[WHAT THE EXERCISE ASKS] Without the pictures, output all of the data exactly.

[RECORDS PROVIDED]
··········
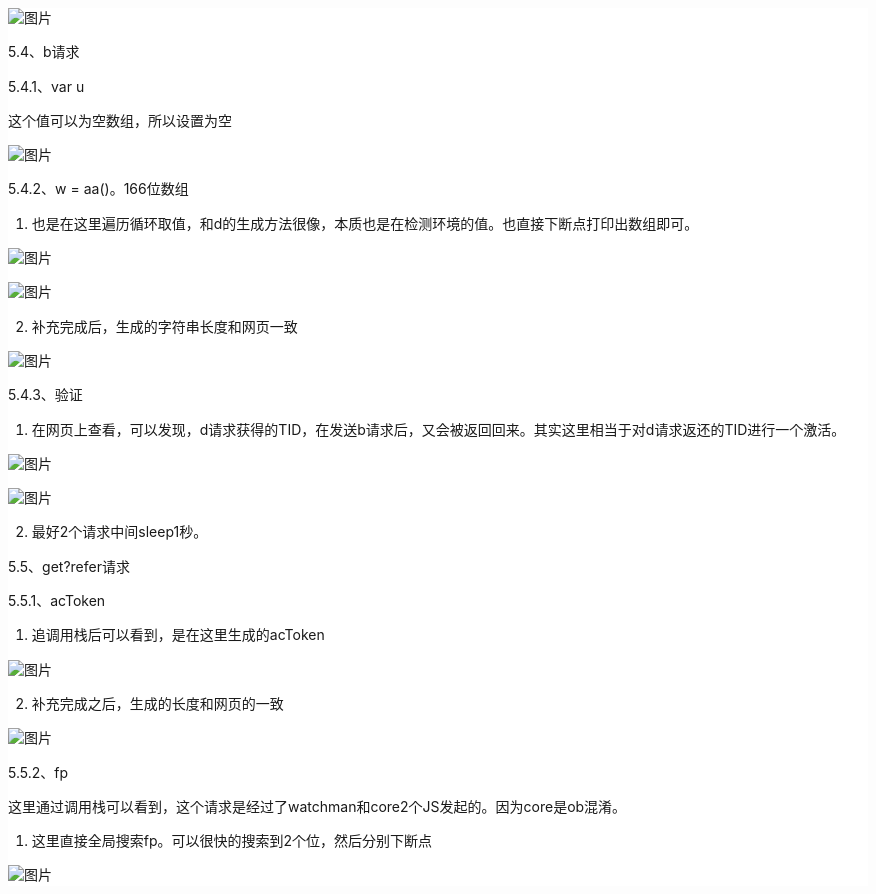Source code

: 
![图片](https://mmbiz.qpic.cn/mmbiz_png/5svNlLic6gdv5ZHIlbicauQr5mrPM6469NWzaDRxAYjfSSdHK6T2RsLurToKeKjU67UCP41w63ibclLJc6GCDu6gA/640?wx_fmt=png&wxfrom=5&wx_lazy=1&wx_co=1)

5.4、b请求

5.4.1、var u

这个值可以为空数组，所以设置为空

![图片](https://mmbiz.qpic.cn/mmbiz_png/5svNlLic6gdv5ZHIlbicauQr5mrPM6469N7SRRhwBawic5woib83ldJw3DMzzoRCOKjTSbdCuiaJUnXWNZDfuBkU0UA/640?wx_fmt=png&wxfrom=5&wx_lazy=1&wx_co=1)

5.4.2、w = aa()。166位数组

1.  也是在这里遍历循环取值，和d的生成方法很像，本质也是在检测环境的值。也直接下断点打印出数组即可。
    

![图片](https://mmbiz.qpic.cn/mmbiz_png/5svNlLic6gdv5ZHIlbicauQr5mrPM6469NDpvjnHtPfTlnoicmvWDxdA25SB1wDPW054W6D8qE3ScIiarmIvfohtLw/640?wx_fmt=png&wxfrom=5&wx_lazy=1&wx_co=1)

![图片](https://mmbiz.qpic.cn/mmbiz_png/5svNlLic6gdv5ZHIlbicauQr5mrPM6469NnCNsiam6SxPAiasmDw3SMBs90q0dV91RXPZwWyFB9c6fl3K2Wp464HHA/640?wx_fmt=png&wxfrom=5&wx_lazy=1&wx_co=1)

2.  补充完成后，生成的字符串长度和网页一致
    

![图片](https://mmbiz.qpic.cn/mmbiz_png/5svNlLic6gdv5ZHIlbicauQr5mrPM6469N9HM9SI710OzU7cq9LJZxolFsODdJllTB2UNSa8R9icMiaRysGj4ZoJuA/640?wx_fmt=png&wxfrom=5&wx_lazy=1&wx_co=1)

5.4.3、验证

1.  在网页上查看，可以发现，d请求获得的TID，在发送b请求后，又会被返回回来。其实这里相当于对d请求返还的TID进行一个激活。
    

![图片](https://mmbiz.qpic.cn/mmbiz_png/5svNlLic6gdv5ZHIlbicauQr5mrPM6469Nf2qqEdkK0k7TVuBVkryOiaxwHKJzicVD54EaW233H4QAq0Fn5WIkDh7A/640?wx_fmt=png&wxfrom=5&wx_lazy=1&wx_co=1)

![图片](https://mmbiz.qpic.cn/mmbiz_png/5svNlLic6gdv5ZHIlbicauQr5mrPM6469N2j1nmibPwCvibkuZpnrAIg7DyvLje3E3ibUowWj78icrcF4VFliaOgdncdA/640?wx_fmt=png&wxfrom=5&wx_lazy=1&wx_co=1)

2.  最好2个请求中间sleep1秒。
    

5.5、get?refer请求

5.5.1、acToken

1.  追调用栈后可以看到，是在这里生成的acToken
    

![图片](https://mmbiz.qpic.cn/mmbiz_png/5svNlLic6gdv5ZHIlbicauQr5mrPM6469NWC1HzmS9GahkuTaZwhSPLR1zAo1rZvRUXUu2C3TeE21PCMuYey0kcw/640?wx_fmt=png&wxfrom=5&wx_lazy=1&wx_co=1)

2.  补充完成之后，生成的长度和网页的一致
    

![图片](https://mmbiz.qpic.cn/mmbiz_png/5svNlLic6gdv5ZHIlbicauQr5mrPM6469NliajOu6VAKJ5b6phyVicDUiaf9MfYQt8RTBiasm3f62HMmIaJuqZAkEmGg/640?wx_fmt=png&wxfrom=5&wx_lazy=1&wx_co=1)

5.5.2、fp

这里通过调用栈可以看到，这个请求是经过了watchman和core2个JS发起的。因为core是ob混淆。

1.  这里直接全局搜索fp。可以很快的搜索到2个位，然后分别下断点
    

![图片](https://mmbiz.qpic.cn/mmbiz_png/5svNlLic6gdv5ZHIlbicauQr5mrPM6469NhMBhicwBskWJGMRStGHHib4PbyhArQOylvN3aKx0pIicrdNW2OhpkfKbg/640?wx_fmt=png&wxfrom=5&wx_lazy=1&wx_co=1)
··········
[ANSWER]
Source code

: 
![图片](https://mmbiz.qpic.cn/mmbiz_png/5svNlLic6gdv5ZHIlbicauQr5mrPM6469NWzaDRxAYjfSSdHK6T2RsLurToKeKjU67UCP41w63ibclLJc6GCDu6gA/640?wx_fmt=png&wxfrom=5&wx_lazy=1&wx_co=1)

5.4、b请求

5.4.1、var u

这个值可以为空数组，所以设置为空

![图片](https://mmbiz.qpic.cn/mmbiz_png/5svNlLic6gdv5ZHIlbicauQr5mrPM6469N7SRRhwBawic5woib83ldJw3DMzzoRCOKjTSbdCuiaJUnXWNZDfuBkU0UA/640?wx_fmt=png&wxfrom=5&wx_lazy=1&wx_co=1)

5.4.2、w = aa()。166位数组

1.  也是在这里遍历循环取值，和d的生成方法很像，本质也是在检测环境的值。也直接下断点打印出数组即可。
    

![图片](https://mmbiz.qpic.cn/mmbiz_png/5svNlLic6gdv5ZHIlbicauQr5mrPM6469NDpvjnHtPfTlnoicmvWDxdA25SB1wDPW054W6D8qE3ScIiarmIvfohtLw/640?wx_fmt=png&wxfrom=5&wx_lazy=1&wx_co=1)

![图片](https://mmbiz.qpic.cn/mmbiz_png/5svNlLic6gdv5ZHIlbicauQr5mrPM6469NnCNsiam6SxPAiasmDw3SMBs90q0dV91RXPZwWyFB9c6fl3K2Wp464HHA/640?wx_fmt=png&wxfrom=5&wx_lazy=1&wx_co=1)

2.  补充完成后，生成的字符串长度和网页一致
    

![图片](https://mmbiz.qpic.cn/mmbiz_png/5svNlLic6gdv5ZHIlbicauQr5mrPM6469N9HM9SI710OzU7cq9LJZxolFsODdJllTB2UNSa8R9icMiaRysGj4ZoJuA/640?wx_fmt=png&wxfrom=5&wx_lazy=1&wx_co=1)

5.4.3、验证

1.  在网页上查看，可以发现，d请求获得的TID，在发送b请求后，又会被返回回来。其实这里相当于对d请求返还的TID进行一个激活。
    

![图片](https://mmbiz.qpic.cn/mmbiz_png/5svNlLic6gdv5ZHIlbicauQr5mrPM6469Nf2qqEdkK0k7TVuBVkryOiaxwHKJzicVD54EaW233H4QAq0Fn5WIkDh7A/640?wx_fmt=png&wxfrom=5&wx_lazy=1&wx_co=1)

![图片](https://mmbiz.qpic.cn/mmbiz_png/5svNlLic6gdv5ZHIlbicauQr5mrPM6469N2j1nmibPwCvibkuZpnrAIg7DyvLje3E3ibUowWj78icrcF4VFliaOgdncdA/640?wx_fmt=png&wxfrom=5&wx_lazy=1&wx_co=1)

2.  最好2个请求中间sleep1秒。
    

5.5、get?refer请求

5.5.1、acToken

1.  追调用栈后可以看到，是在这里生成的acToken
    

![图片](https://mmbiz.qpic.cn/mmbiz_png/5svNlLic6gdv5ZHIlbicauQr5mrPM6469NWC1HzmS9GahkuTaZwhSPLR1zAo1rZvRUXUu2C3TeE21PCMuYey0kcw/640?wx_fmt=png&wxfrom=5&wx_lazy=1&wx_co=1)

2.  补充完成之后，生成的长度和网页的一致
    

![图片](https://mmbiz.qpic.cn/mmbiz_png/5svNlLic6gdv5ZHIlbicauQr5mrPM6469NliajOu6VAKJ5b6phyVicDUiaf9MfYQt8RTBiasm3f62HMmIaJuqZAkEmGg/640?wx_fmt=png&wxfrom=5&wx_lazy=1&wx_co=1)

5.5.2、fp

这里通过调用栈可以看到，这个请求是经过了watchman和core2个JS发起的。因为core是ob混淆。

1.  这里直接全局搜索fp。可以很快的搜索到2个位，然后分别下断点
    

![图片](https://mmbiz.qpic.cn/mmbiz_png/5svNlLic6gdv5ZHIlbicauQr5mrPM6469NhMBhicwBskWJGMRStGHHib4PbyhArQOylvN3aKx0pIicrdNW2OhpkfKbg/640?wx_fmt=png&wxfrom=5&wx_lazy=1&wx_co=1)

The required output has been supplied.